In the early 30's, when Nazis became power, the laws began to change, and Gypsies were killed and evicted from the land. All Zoli’s family, except for Zoli and her grandfather Stanislaus, had been shot. Zoli with her grandfather hide in the woods with a horse, while not adjacent to the tribe of Gypsie harpists. Zoli at that time was six years old, and while she and her grandfather was hiding in the woods, Stanislaus’s taught her to read and write on "Capital", which he always carried with him, breaking the gypsy traditions, because girls were not allowed to reading and writing skills.
The girl is getting married early, at age 14, for a gypsy named Peter, who is much older than her. Grandfather soon dies, and the war ends. Success comes to Zoli, but later, after the war. Stephen Swan, who is the narrator in one of the parts of the novel, is English, but with Slovak roots.
Obsessed with the ideals of communism, after the war, he traveled to Czechoslovakia, where Stephen is patronized by local poet Martin Stransky. Swan translates into English, lives just like everyone else, often gets a cold. In 1950, Swan met with Zoli.
Stransky was the first to discover the poetry Zoli, and drew attention to her. He wants to publish her book of poems. Roma have no written language, and Stransky and Swan, as his assistant, transfer Zoli’s songs and poems, existing only in oral form, on paper.
McCann in this novel is like the heroine of the novel Zoli tells his story so fascinating that you even stopped to care what is happening. McCann writes really well, loudly, correctly placing the intonation, he’s especially good in the first half of the novel. Beginning is fascinating, when the story is told from the point of view of a six-year girl, it’s touching and funny.
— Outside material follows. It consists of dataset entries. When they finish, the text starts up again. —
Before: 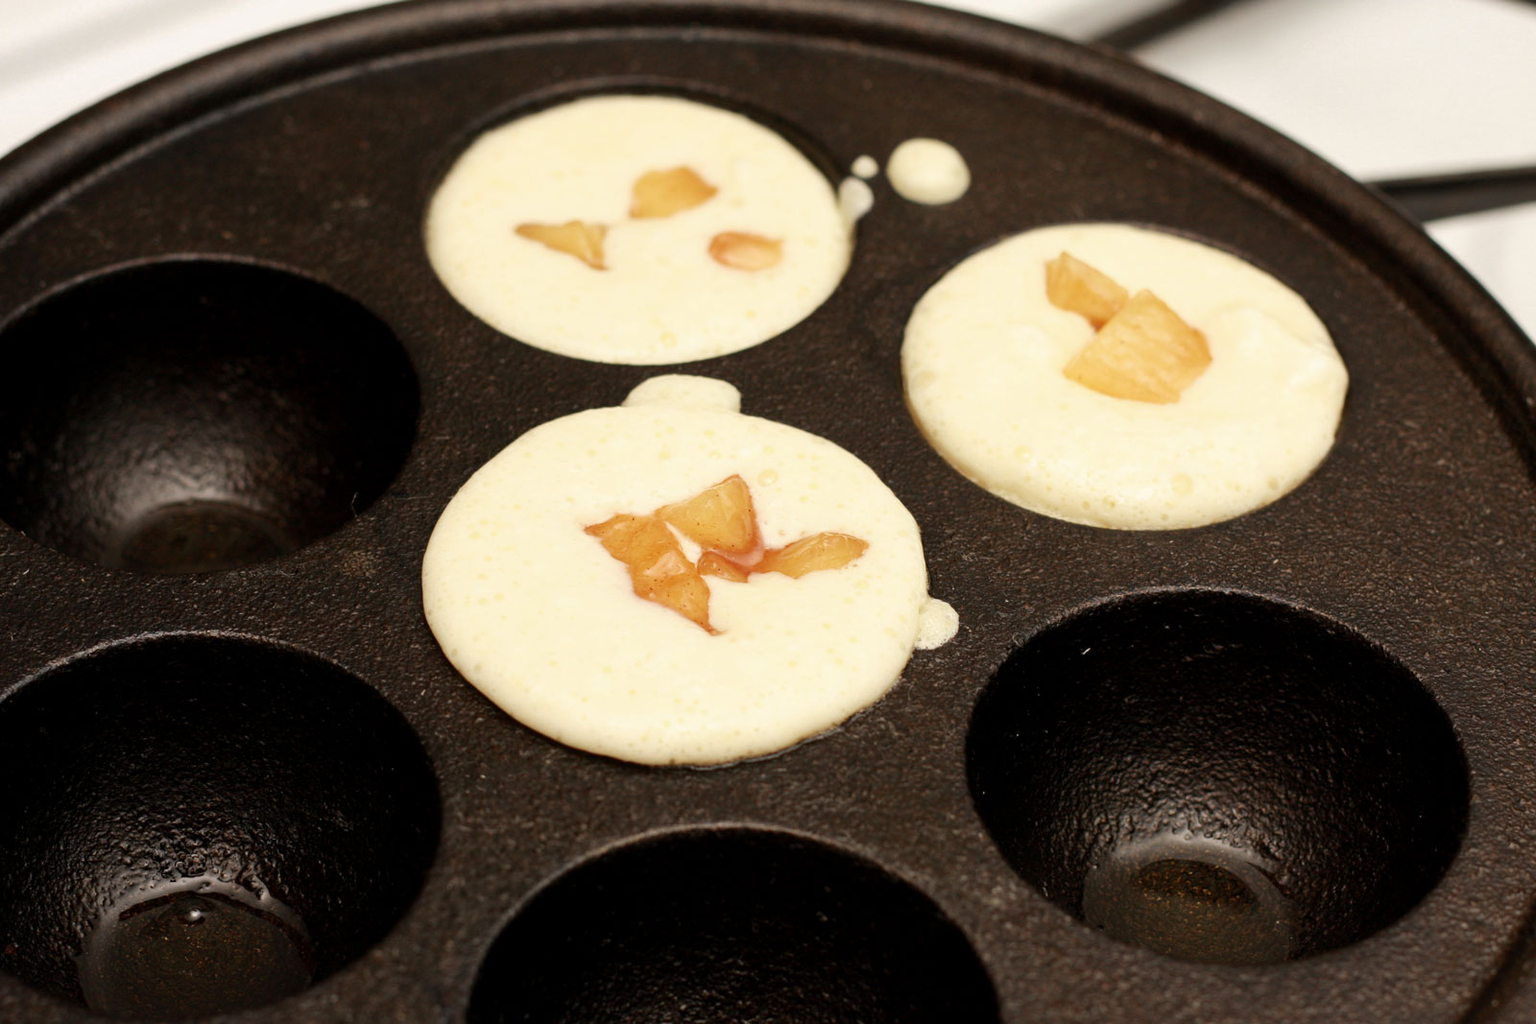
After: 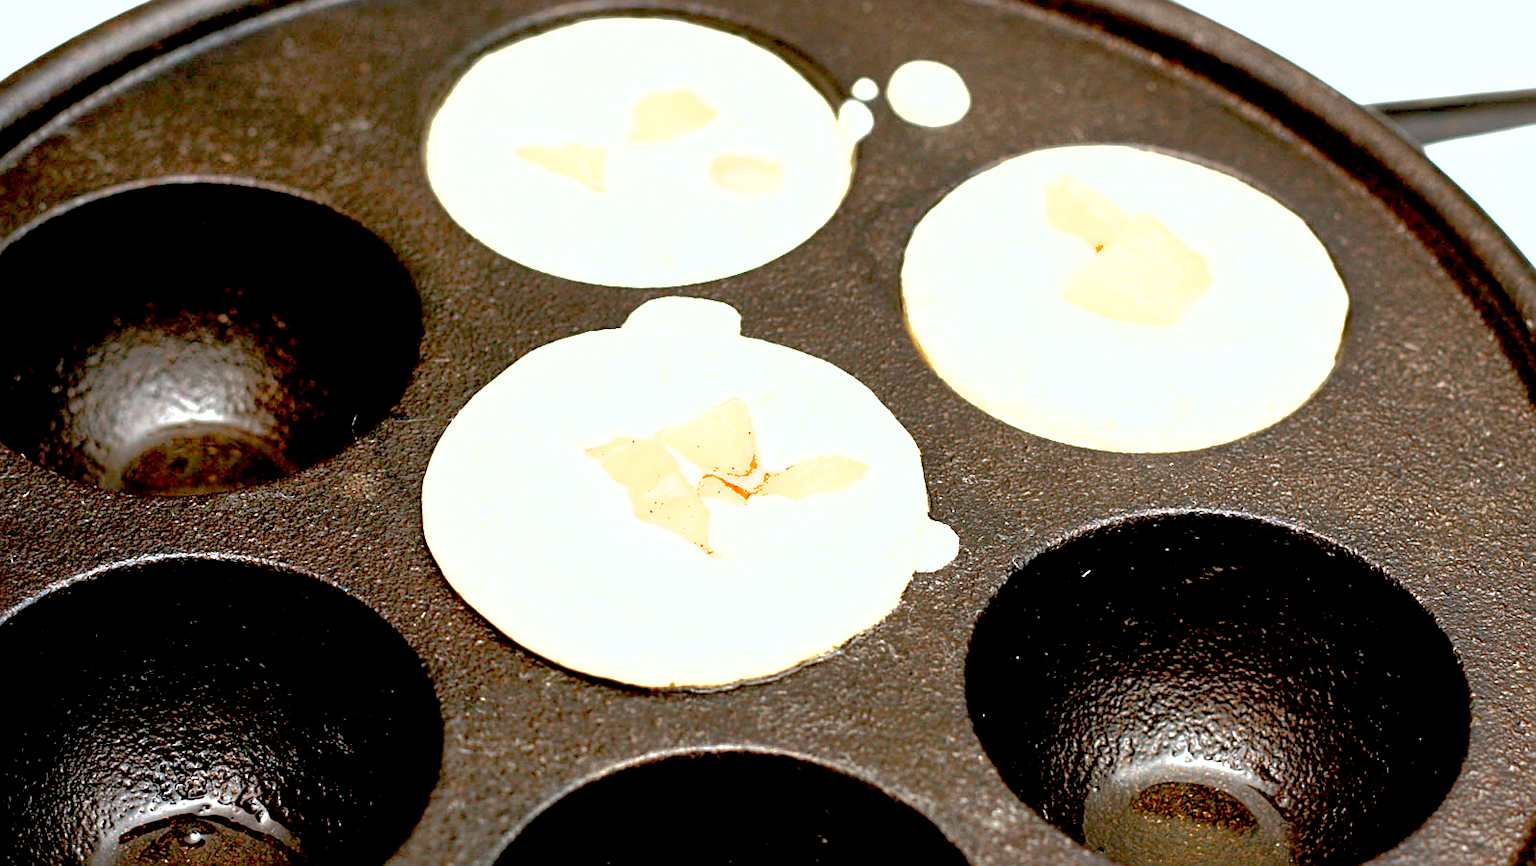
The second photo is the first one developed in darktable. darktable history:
color calibration: illuminant Planckian (black body), x 0.378, y 0.375, temperature 4027.12 K
sharpen: on, module defaults
shadows and highlights: on, module defaults
crop: top 7.621%, bottom 7.666%
exposure: black level correction 0.006, exposure 2.082 EV, compensate highlight preservation false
The author's style is truly British, he avoids Gypsy’s words, does not insert italics gypsy sayings, not trying to assimilate his style. No less successful is the second chapter, when the first-person narrator Stephen Swan becomes gradually fascinated by strange beauty of a Gipsy Zoli. Swan seems fascinated by form and not substance. He is mesmerized by otherworldness of the poet herself, her tongue, her voice, the ability to attract attention. But Swan never tells about the content of poems and songs of Zoli (McCann in the text itself rarely gives examples of Zoli’s poetry).
The second half is not that written worse, but more monotonous. Kicked in disgrace, Zoli as Gingerbread, is rolling across Europe, small events heppen with her, but they do not mean much, and similar to each other. The interest is waning, besides McCann inserts into the narrative Zoli’s letter to her daughter, and the question of whether Zoli will survive or not, by itself disappears. «Zoli» is is a one-man show (or rather ome-woman), because there are no other characters. And this author has difficulties. If the reader is interested in Zoli as an individual, it will be interesting to trail the story, if not - you hardly even will read to the end. You can not be interested because McCann inspires us to believe in the tragic nature of the heroine, the complexity of her fate, her troubles, but the novel lacks something that would show us an aura of mystery around Zoli. We spent too much time with the character, so we learn almost all about Zoli, a little too much. Besides if you’ll look at the gypsy sober, you can see not a gifted woman, which no one understands, but selfish thief, cheating woman, traitress.
«Zoli» is an uneven novel, above average, but read it only if you’re in the mood.